5. Building form for Herfoss:
Queensland Raceway was a positive step forwards from Phillip Island for Troy Herfoss. A switch back to Pirelli tyres and a shift in team members have provided dynamics for the number 17 to adapt to in his build following a massive crash in Darwin last year. Testing at Wakefield ahead of round three is hard to get a gauge on, very few riders ran transponders in what was rain disrupted two days. Some have tested since, but the times Herfoss posted while using a transponder weren’t front running pace. That said, lap times from testing never tell the full story, and one thing can be certain and that is that Herf will give 110 percent to find his way back to the front. Will that be as soon as Wakefield? Time will tell.

Image: Foremost Media

4. Steps made for Waters and BMW:
Seeing Josh Waters fighting towards the pointy-end again in 2022 has been refreshing. The Victorian made the switch to Maxima BMW this season, and from the onset has delivered top five pace onboard the M 1000 RR, able to capitalise and improve at Queensland Raceway to secure third overall. Queensland Raceway. Waters – like Maxwell and Allerton – is a three-time ASBK champion and has proven in the past he can be deadly consistent and a formidable force when he is comfortable with the bike he is riding. If that comfort continues to build at Wakefield then we could see the number 21 take that next that next step.

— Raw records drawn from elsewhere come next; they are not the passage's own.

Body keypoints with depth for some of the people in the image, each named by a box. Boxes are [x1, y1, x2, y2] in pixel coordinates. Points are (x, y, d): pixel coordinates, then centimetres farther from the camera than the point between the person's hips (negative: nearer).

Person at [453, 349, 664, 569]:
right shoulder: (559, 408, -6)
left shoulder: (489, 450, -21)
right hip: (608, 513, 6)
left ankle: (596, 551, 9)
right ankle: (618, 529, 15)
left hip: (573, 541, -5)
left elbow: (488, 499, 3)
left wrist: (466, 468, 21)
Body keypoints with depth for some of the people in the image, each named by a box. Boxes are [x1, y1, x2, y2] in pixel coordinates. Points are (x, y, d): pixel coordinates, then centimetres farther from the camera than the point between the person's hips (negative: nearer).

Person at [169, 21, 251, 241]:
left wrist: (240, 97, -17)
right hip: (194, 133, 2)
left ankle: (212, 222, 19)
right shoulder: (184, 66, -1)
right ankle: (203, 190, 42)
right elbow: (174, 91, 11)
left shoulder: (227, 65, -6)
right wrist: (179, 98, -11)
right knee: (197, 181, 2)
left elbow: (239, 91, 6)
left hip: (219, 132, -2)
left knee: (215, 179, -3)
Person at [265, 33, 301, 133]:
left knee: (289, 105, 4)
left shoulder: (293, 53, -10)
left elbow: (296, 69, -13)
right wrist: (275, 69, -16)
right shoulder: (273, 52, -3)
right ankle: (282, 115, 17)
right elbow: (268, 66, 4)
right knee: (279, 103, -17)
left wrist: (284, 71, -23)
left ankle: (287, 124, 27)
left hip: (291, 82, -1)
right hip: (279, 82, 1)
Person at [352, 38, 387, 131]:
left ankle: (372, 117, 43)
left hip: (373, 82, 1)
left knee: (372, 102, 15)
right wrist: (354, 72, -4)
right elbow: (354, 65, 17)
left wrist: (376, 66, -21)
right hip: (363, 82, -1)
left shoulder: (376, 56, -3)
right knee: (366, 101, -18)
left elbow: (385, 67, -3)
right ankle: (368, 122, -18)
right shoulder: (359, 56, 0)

3. Both Jones and Halliday 1-1 in YRT battle:
With Mike Jones returning to the Yamaha Racing Team (YRT) for the 2022 season, it set the scene for an intriguing battle between himself and Cru Halliday who has been the leading rider within the squad in the past years. Halliday was able to overcome bad starts at Phillip Island and fight his way back to 2-3, passing teammate Jones along the way. Jones struck back at QR in what was a dominant weekend, pole and two race wins to take the championship lead as Halliday suffered a technical DNF in the second race. With Jones in hot form and Halliday hungry for redemption, it wouldn’t be a surprise to see both factory Yamahas on the podium at round three. 

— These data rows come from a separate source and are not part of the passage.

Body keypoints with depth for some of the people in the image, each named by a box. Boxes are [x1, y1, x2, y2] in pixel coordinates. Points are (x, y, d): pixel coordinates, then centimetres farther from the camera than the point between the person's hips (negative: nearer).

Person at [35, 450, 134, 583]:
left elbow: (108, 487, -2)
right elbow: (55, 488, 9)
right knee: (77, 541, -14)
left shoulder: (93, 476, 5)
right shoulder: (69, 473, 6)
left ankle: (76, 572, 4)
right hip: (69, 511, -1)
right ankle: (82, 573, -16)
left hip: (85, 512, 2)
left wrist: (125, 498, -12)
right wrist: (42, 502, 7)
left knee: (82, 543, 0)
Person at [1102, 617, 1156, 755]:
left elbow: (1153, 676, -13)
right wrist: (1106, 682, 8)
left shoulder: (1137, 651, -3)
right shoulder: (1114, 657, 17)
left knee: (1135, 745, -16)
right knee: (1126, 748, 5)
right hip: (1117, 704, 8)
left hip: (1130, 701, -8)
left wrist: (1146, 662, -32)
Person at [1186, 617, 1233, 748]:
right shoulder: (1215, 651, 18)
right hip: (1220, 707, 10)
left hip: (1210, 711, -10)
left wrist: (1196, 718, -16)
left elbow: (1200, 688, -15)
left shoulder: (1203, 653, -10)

2. Work to do for Maxwell:
Winning the title for the past two seasons and then posting times during official testing at Phillip Island that gave him a sizeable buffer over his nearest competitor, it looked like the 2022 crown was Wayne Maxwell’s to lose. The McMartin Racing rider carried that form to claim a convincing pole position at Phillip Island’s opener, however, an unforced error during race one was the first light of hope that he wouldn’t be untouchable all season. Maxwell was able to rebound and secure the second race victory, but his pace advantage did not transfer to Queensland where he was second overall with 2-3 results behind Mike Jones. To Maxwell’s credit, he achieved that will minimal track time at the circuit in the build-up to round two, and was not entirely comfortable with the front end of his V4 R throughout the weekend. Following his DNF from the opening race of the season, the ‘Wayne Train’ will be looking to return to the top step and claw back some points at Wakefield.

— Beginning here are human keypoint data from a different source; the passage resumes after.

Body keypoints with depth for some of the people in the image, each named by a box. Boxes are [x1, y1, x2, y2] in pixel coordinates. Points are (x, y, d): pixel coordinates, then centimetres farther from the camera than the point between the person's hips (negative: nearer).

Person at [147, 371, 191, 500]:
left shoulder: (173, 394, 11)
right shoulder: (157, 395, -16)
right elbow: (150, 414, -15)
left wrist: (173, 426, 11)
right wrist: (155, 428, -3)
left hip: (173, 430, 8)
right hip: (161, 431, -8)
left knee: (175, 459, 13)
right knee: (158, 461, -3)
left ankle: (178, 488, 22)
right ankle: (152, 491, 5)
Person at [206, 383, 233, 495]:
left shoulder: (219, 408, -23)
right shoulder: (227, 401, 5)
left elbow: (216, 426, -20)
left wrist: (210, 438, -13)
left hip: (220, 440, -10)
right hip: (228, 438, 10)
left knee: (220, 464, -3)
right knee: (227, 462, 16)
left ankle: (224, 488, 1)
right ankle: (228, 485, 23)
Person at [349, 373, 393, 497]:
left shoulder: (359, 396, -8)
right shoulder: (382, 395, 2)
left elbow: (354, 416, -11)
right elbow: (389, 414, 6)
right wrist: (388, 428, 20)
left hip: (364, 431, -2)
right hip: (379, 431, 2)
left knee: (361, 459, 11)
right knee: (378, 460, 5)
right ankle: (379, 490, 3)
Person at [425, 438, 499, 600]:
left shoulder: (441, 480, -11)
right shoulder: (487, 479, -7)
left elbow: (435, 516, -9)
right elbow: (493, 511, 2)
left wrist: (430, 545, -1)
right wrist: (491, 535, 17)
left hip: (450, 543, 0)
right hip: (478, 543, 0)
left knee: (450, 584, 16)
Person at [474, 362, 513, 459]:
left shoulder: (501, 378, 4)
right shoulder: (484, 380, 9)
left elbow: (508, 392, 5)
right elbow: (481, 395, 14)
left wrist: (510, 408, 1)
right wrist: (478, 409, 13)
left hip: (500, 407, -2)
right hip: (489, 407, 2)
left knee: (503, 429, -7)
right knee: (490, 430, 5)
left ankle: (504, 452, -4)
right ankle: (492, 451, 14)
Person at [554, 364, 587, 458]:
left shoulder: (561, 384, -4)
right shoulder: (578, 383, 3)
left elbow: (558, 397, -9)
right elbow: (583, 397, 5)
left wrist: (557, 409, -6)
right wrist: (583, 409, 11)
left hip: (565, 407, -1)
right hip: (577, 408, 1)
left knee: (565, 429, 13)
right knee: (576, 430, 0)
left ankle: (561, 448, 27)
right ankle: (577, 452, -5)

1. To finish first, first you must finish:
Three major contenders for this year’s title have already suffered DNFs during the opening four races. Maxwell – who was arguably the title favourite – in race one at Phillip Island, round one winner Bryan Staring – who has swiftly adapted to the DesmoSport Ducati – crashing out of race one at QR, and Halliday suffering a mechanical failure out of his control in race two at Queensland. As a result Jones, which to his credit achieved the results in Queensland from his own sheer speed as opposed to capitalising on others misfortune, now enjoys a 16-point lead in the title race. Such DNFs have kept the top five – Jones, Staring, Waters, Maxwell and Allerton – all within 25 points, as inconsistency could prove costly come the conclusion of this year’s championship.